Thanks everyone for your help - it has been very useful, especially the links to the house plan web sites. My site is in Monaghan so I'll be looking for a local architect.


----------



## oirish (12 May 2006)

Kevin said:
			
		

> My site is in Monaghan so I'll be looking for a local architect.


 
Now you tell us?!!!

[ps laughing with you - not at you!!]


----------



## Kevin (23 May 2006)

If anyone can recommend an architect (with reasons) in the Monaghan area they found provided a good quality service then I'd much appreciate it. Thanks to all contributors - a big help!!


----------



## CHARLIE27 (15 May 2007)

Kevin,

Don't know any architechs but why not try estate agents in your area to see would they recommend someone! We're still at the stage of looking for a site in our area. Has anyone else come across the difficulty of even buying a site (such as) you have to be in need of housing, from the area within 8 mile radius etc. So much red tape! I've been looking for designs and plans too so if any one appeals please let me know.


----------



## davfran (15 May 2007)

Kevin pay particular attention to wall plugs, plugs, plugs everywhere. Remember this is something that you cannot add to later. Down the line you may decide to put computer elsewhere only to discover no phone jack in that place. Also read where someone took photos of pipes, wires etc before plastering for future refernce,also applies to outside cables, water pipes,oil connections...


----------



## CoService (8 Nov 2008)

Try www.woodlanddesign.ie


----------



## Complainer (9 Nov 2008)

Kevin said:


> I want to build a 4 bedroom, 2 storey house and am looking for ideas on house design and basic plans for layout.

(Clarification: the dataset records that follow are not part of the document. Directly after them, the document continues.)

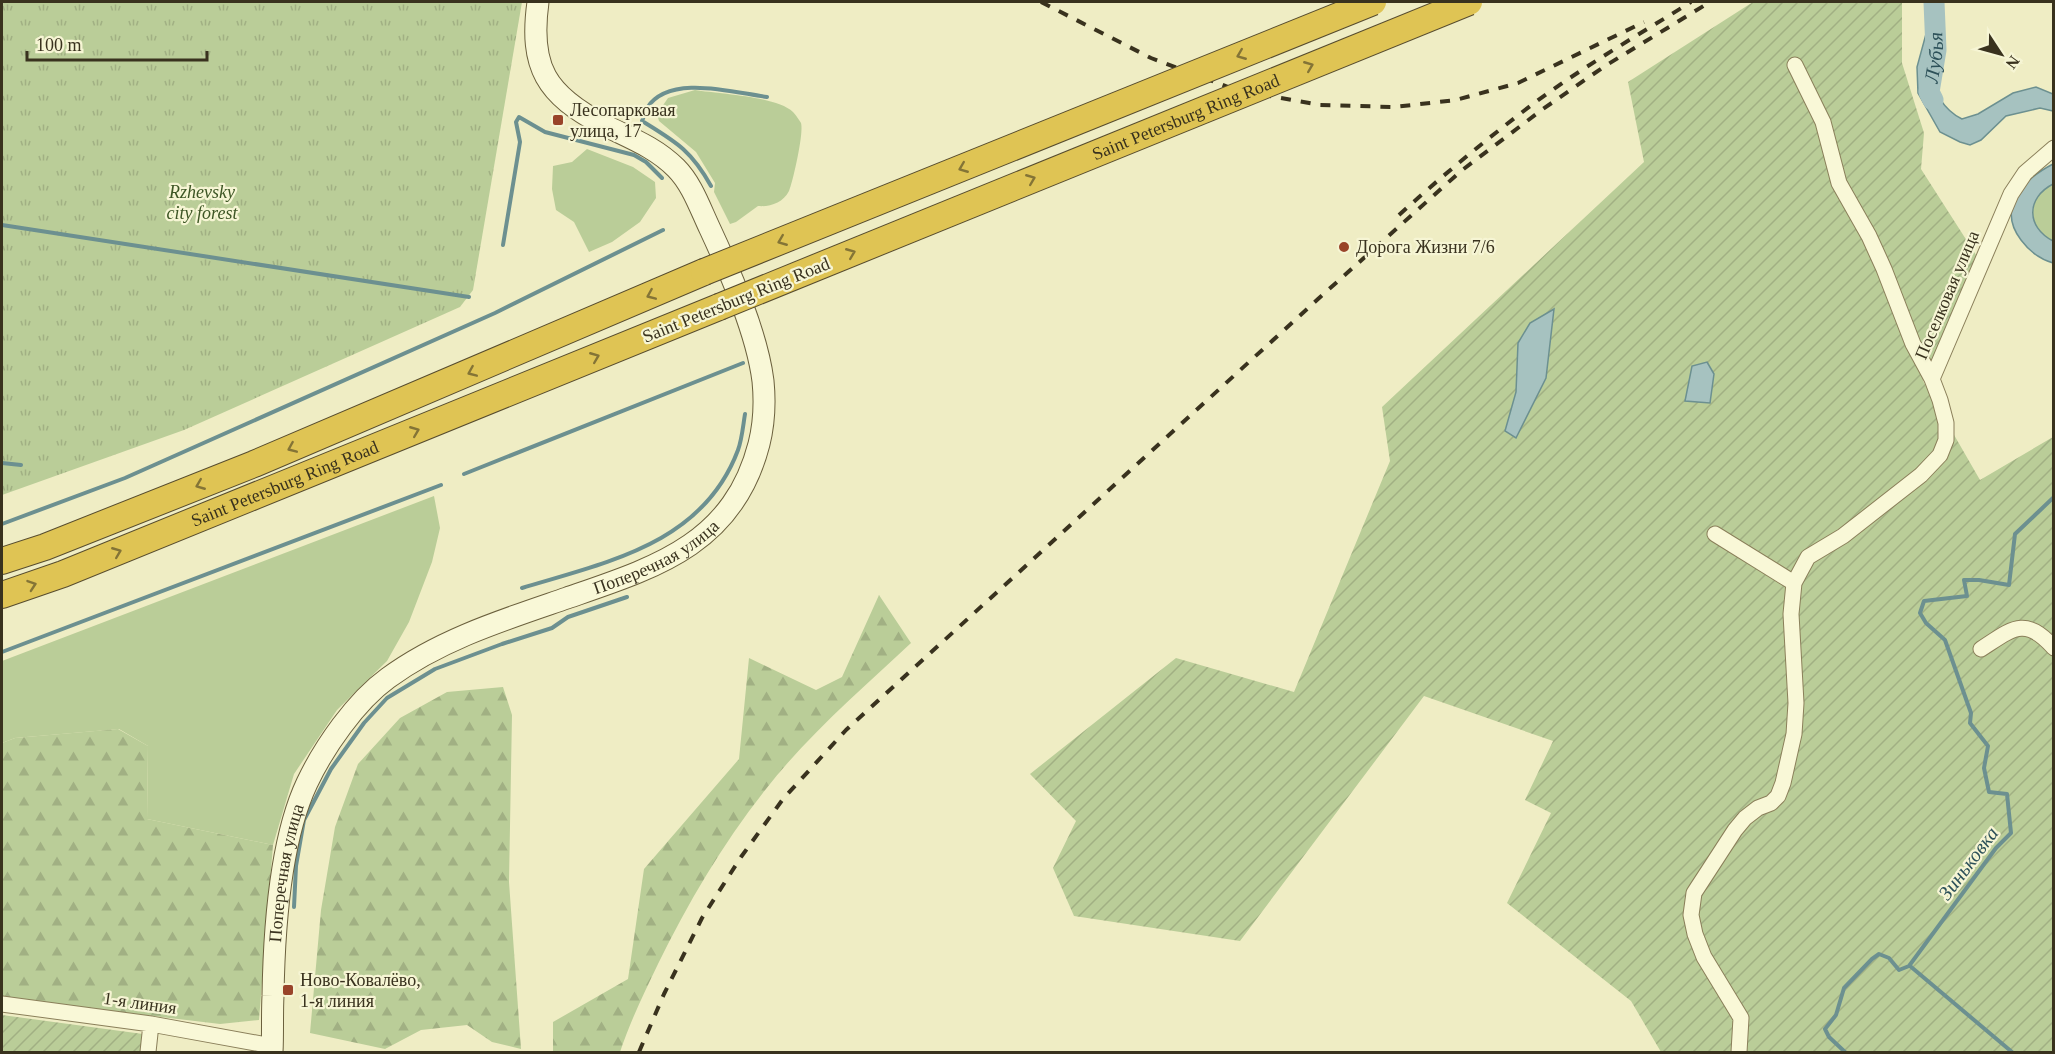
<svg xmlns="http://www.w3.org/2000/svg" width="2055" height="1054" viewBox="0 0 2055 1054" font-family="Georgia,serif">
  <defs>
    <pattern id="forest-firs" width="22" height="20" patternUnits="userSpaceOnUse" patternTransform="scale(1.5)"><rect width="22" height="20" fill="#bacd98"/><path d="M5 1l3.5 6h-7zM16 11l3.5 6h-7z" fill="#a1b083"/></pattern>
    <pattern id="park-tufts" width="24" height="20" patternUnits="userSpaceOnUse" patternTransform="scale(1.5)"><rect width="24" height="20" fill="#bacd98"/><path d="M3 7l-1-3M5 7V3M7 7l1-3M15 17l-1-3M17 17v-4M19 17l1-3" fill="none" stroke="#a1b083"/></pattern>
    <pattern id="garden-furrows" width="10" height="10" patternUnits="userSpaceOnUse" patternTransform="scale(1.5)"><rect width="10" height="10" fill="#bacd98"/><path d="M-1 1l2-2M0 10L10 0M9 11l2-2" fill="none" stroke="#a1b083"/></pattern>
  </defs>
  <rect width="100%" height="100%" fill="#efedc4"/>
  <path fill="#bacd98" d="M695 90C719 94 776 96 793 112 795 114 800 121 801 123 804 133 793 181 789 191 783 203 770 207 758 206L736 222 730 224 714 192 715 183 696 152 659 121 657 114 668 98Z
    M587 149 633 167 655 182 656 198 640 222 612 242 589 252 574 222 556 210 552 189 553 166 572 162Z
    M2053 184V241C2026 227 2026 198 2053 184Z
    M434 496 440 528 432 562 409 622 387 661 337 710 294 774 273 845 147 819 148 746 119 729 15 738 2 743V661Z"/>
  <path fill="url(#forest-firs)" d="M879 595 911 643C861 690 808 735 766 789 723 843 688 903 658 964 644 993 630 1022 620 1052H553V1022L628 979 644 869 739 759 749 658 816 690 842 677Z
    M503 687 512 715 509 882 521 1049 492 1042 467 1025 421 1030 385 1049 310 1033 321 910 335 827 358 764 400 718 447 692Z
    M118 729 148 746 147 819 273 845 259 1020 220 1024 2 998V743L15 738Z"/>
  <path fill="url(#park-tufts)" d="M2 2H522L473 290 460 307 184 430 2 495Z"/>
  <path fill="url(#garden-furrows)" d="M1753 2H1902V63L1924 133 1921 169 1976 255 1923 381 1980 480 2053 437V1052H1661L1631 1001 1507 903 1551 813 1525 800 1553 741 1424 696 1240 941 1074 916 1053 868 1076 821 1030 774 1176 658 1294 692 1390 461 1382 407 1644 162 1628 82Z
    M2 1015 143 1034 141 1052H2Z"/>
  <path fill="#a6c2c0" stroke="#6c9090" stroke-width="1.5" d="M1927 2H1940C1941 9 1943 17 1943 25 1942 40 1931 55 1931 70 1930 89 1945 111 1962 119L1978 114 2013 93 2036 87 2053 94V111L2040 108 2006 116 1981 140 1970 145 1960 142 1940 132 1918 93 1917 67 1926 34Z
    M2053 164V184C2026 198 2026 227 2053 241V263C2039 259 2030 252 2021 240 1996 207 2024 179 2053 164Z
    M1554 309 1546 378 1516 438 1505 431 1516 392 1518 343 1530 323Z
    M1707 362 1714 374 1710 403 1685 401 1692 366Z"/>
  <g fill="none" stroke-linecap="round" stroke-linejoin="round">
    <path stroke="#6c9090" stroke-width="4" d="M711 186C691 150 676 142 642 121 644 117 645 111 647 108 669 73 735 93 767 97
      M2 225 469 297
      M503 245 520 142 516 122 519 117 545 132 634 155 646 162 662 178
      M2 463 21 465
      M464 474 743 363
      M2 524 125 478 495 313 663 230
      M522 588C607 562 703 544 738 450 742 439 743 426 745 414
      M2 652 441 485
      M294 907 296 866 304 820 331 769 364 723 387 698 435 669 502 644 552 628 568 617 627 597
      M1910 966 2012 1052
      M1845 1052 1829 1037 1825 1029 1836 1015 1844 988 1872 959 1879 954 1889 958 1899 970 1909 966 1996 848 2011 833 2007 794 1989 792 1984 768 1988 746 1970 723 1971 713 1945 640 1926 623 1920 613 1924 601 1967 596 1964 580H1979L2009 585 2015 534 2054 497"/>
    <path stroke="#a6c2c0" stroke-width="21" id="s1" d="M1933 100 1929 92 1936 50 1934 2"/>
    <g stroke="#8a7f5a" stroke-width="17">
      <path id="street" d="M1932 379 2011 194 2025 173 2054 148
        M1715 534 1794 583
        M1981 649C2012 629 2025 615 2054 648
        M2 1004 151 1024 272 1046
        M148 1052 151 1024
        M1739 1052 1741 1018 1704 957 1695 934 1691 915 1694 893 1735 830 1745 818 1758 808 1771 803 1778 796 1783 783 1794 734 1796 703 1791 614 1794 583 1808 557 1843 536 1921 475 1940 455 1946 440V423L1940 400 1932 379 1913 344 1884 269 1869 236 1839 183 1823 122 1795 65"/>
    </g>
    <g stroke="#6b603d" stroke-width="23">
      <g id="secondary">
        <path id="s2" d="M272 1052C273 1034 272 1015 273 996 274 933 280 840 307 783 324 747 356 701 388 678 441 639 506 619 567 598 654 568 733 545 759 444 764 424 765 401 763 381 757 333 730 272 710 229 700 208 692 184 676 168 655 147 630 138 604 125 546 95 529 67 538 2"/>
      </g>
    </g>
    <g stroke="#574c2e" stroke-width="28">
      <g id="highway">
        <path d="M2 561 45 547 254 464 704 272"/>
        <path id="s3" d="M2 595 63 574 719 307"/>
      </g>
    </g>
    <use href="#street" stroke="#f9f8d7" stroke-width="15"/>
    <use href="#secondary" stroke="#f9f8d7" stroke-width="21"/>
    <use href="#highway" stroke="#dfc454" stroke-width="26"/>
    <path stroke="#39321e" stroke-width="4" stroke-dasharray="10 10" stroke-linecap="butt" d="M1041 2 1151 58 1236 90 1320 105 1394 107 1456 100 1518 83 1644 22
      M1399 215C1443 175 1489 137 1537 101 1586 65 1640 34 1691 2
      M639 1052 664 994 702 918 741 857 783 799 846 730 1318 299 1461 171 1543 109 1605 66 1710 2"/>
    <g stroke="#574c2e" stroke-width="28" stroke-linecap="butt">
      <g id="highway-bridge">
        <path d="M704 272 1373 2"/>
        <path id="s4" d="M719 307 1469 2"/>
      </g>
    </g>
    <use href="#highway-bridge" stroke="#dfc454" stroke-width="26"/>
  </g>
  <defs><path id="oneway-chevron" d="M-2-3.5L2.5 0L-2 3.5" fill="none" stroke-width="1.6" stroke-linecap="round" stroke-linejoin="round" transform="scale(1.5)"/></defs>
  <g stroke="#847436">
    <use href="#oneway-chevron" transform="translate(1241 55) rotate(158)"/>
    <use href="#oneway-chevron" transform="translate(1309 66) rotate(-22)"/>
    <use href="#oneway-chevron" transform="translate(963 168) rotate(158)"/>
    <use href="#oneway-chevron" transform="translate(1031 179) rotate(-22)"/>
    <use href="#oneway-chevron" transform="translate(782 241) rotate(158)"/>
    <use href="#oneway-chevron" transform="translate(851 253) rotate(-22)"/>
    <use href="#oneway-chevron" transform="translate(651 295) rotate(157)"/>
    <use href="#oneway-chevron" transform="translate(595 357) rotate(-22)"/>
    <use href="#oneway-chevron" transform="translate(472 372) rotate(157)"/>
    <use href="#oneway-chevron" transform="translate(415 431) rotate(-22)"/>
    <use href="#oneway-chevron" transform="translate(292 448) rotate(157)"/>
    <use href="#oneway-chevron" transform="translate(200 485) rotate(158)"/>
    <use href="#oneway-chevron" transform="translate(117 552) rotate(-22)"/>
    <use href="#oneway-chevron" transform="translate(32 585) rotate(-19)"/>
  </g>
  <g fill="#994429" stroke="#f6f5d4" stroke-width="2">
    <rect x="552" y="114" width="12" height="12" rx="3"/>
    <circle cx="1344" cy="247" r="6"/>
    <rect x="282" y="984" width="12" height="12" rx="3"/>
  </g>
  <g text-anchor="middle" stroke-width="4.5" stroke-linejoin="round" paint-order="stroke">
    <g font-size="18" fill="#39321e" stroke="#f6f5d4" text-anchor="start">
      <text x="570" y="116">Лесопарковая<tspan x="570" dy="21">улица, 17</tspan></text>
      <text x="1356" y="253">Дорога Жизни 7/6</text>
      <text x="300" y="986">Ново-Ковалёво,<tspan x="300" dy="21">1-я линия</tspan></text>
    </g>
    <g font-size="18" fill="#39321e" stroke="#f6f5d4">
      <text dy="6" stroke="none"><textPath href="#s4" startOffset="504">Saint Petersburg Ring Road</textPath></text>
      <text transform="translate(1947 295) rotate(-67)" y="6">Поселковая улица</text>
      <text transform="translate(736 300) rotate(-22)" y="6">Saint Petersburg Ring Road</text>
      <text dy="6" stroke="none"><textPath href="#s3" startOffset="304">Saint Petersburg Ring Road</textPath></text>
      <text dy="6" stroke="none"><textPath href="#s2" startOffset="702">Поперечная улица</textPath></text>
      <text dy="6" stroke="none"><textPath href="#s2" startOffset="180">Поперечная улица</textPath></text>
      <text transform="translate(140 1003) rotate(8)" y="6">1-я линия</text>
    </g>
    <g font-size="18" font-style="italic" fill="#3d5625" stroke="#f6f5d4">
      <text x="202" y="198">Rzhevsky<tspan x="202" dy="21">city forest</tspan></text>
    </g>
    <g font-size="20" font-style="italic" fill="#2d5159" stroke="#f6f5d4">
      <text dy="7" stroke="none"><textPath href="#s1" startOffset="44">Лубья</textPath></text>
      <text transform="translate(1968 863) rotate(-53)" y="7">Зиньковка</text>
    </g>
  </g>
  <rect width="2055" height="1054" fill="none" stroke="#39321e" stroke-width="6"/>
  <g transform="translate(2001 54) rotate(126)" stroke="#f6f5d4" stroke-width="4.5" paint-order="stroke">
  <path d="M0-4.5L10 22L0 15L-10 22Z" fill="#39321e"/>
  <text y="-9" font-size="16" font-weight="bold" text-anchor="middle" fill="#39321e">N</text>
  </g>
  <path d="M27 51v9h180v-9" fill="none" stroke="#39321e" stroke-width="3"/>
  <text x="36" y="51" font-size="18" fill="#39321e" stroke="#f6f5d4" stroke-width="4.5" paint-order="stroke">100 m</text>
</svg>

Are there any useful websites I could use to get ideas?
> 
> I've already checked out  and www.ijm.ie
> 
> Thanks for any help.


Unless you are personally expert on all 13 parts of the Building Regulations, you should probably engage an architect.


----------



## joejoe (9 Nov 2008)

Na Sciortáin said:


> Hi Kevin try www.*plan*-a-*home*.ie



That was a bit pointless!

Joejoe


----------